To my naive mind, it seems like the encryption of a document with AES should go like this:
HumanPassword ---|hash|--> key ---|AES|--> Ciphertext
plaintext|--^
And the decryption like this:
HumanPassword ---|hash|--> key ---|AES|--> Plaintext
ciphertext|--^
And as such it seems that the encrypted package (the excel file) should not need to contain the hash of the human password, and furthermore, that it would be insecure for it to do so.
One of my co-workers says that "if the file didn't contain the hash, what would it compare the password to?"
It seems to me like it needn't do any comparison. It should decrypt with whatever key it gets from the hash, and if it worked, the result won't be nonsense. If it didn't work, excel should see nonsense and say "Wrong password, nincompoop." But it shouldn't have the hash in the file. It shouldn't need to compare anything.
However, it seems that it does have the hash in the file.
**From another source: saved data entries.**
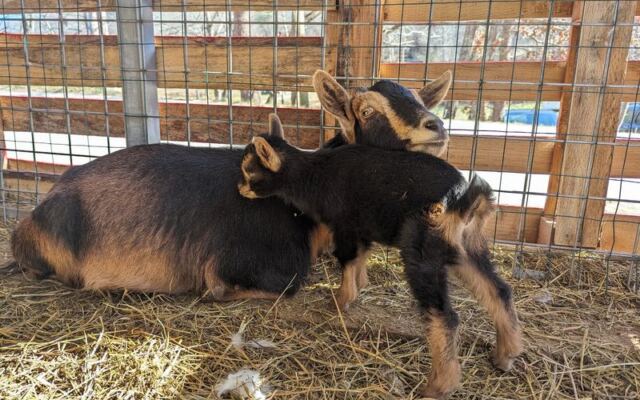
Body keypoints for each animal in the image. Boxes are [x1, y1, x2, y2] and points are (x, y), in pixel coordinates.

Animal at [239, 115, 522, 398]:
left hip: (423, 250)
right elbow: (360, 257)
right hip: (469, 246)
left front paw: (341, 300)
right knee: (498, 290)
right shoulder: (361, 229)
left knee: (446, 316)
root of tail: (464, 199)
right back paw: (505, 355)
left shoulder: (344, 226)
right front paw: (359, 285)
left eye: (248, 170)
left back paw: (439, 385)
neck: (312, 174)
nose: (240, 188)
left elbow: (347, 259)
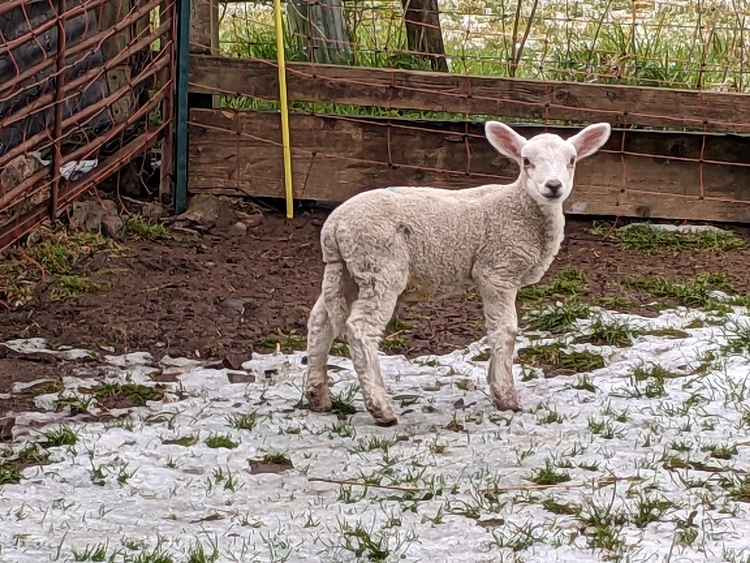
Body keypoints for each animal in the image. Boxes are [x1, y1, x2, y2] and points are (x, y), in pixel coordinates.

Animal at [304, 121, 612, 426]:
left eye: (571, 160)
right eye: (526, 161)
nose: (553, 186)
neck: (520, 207)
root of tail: (334, 226)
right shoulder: (496, 270)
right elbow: (505, 331)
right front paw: (506, 397)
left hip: (346, 270)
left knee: (320, 321)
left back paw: (318, 396)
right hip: (379, 265)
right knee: (361, 329)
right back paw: (381, 408)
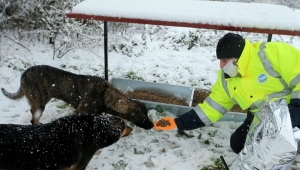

When my coworker and I picked this file apart, we found that there was indeed a hash value in there, and we are now running dictionary and brute-force attacks against it.
So I suppose my question is this:
Why does an encrypted MS Office 2010 document need to store the hash of the password?
And, if secondary questions are appropriate on SE,
If it doesn't absolutely need to, why did Microsoft choose for it to? Isn't that less secure if the hash algorithm isn't very good?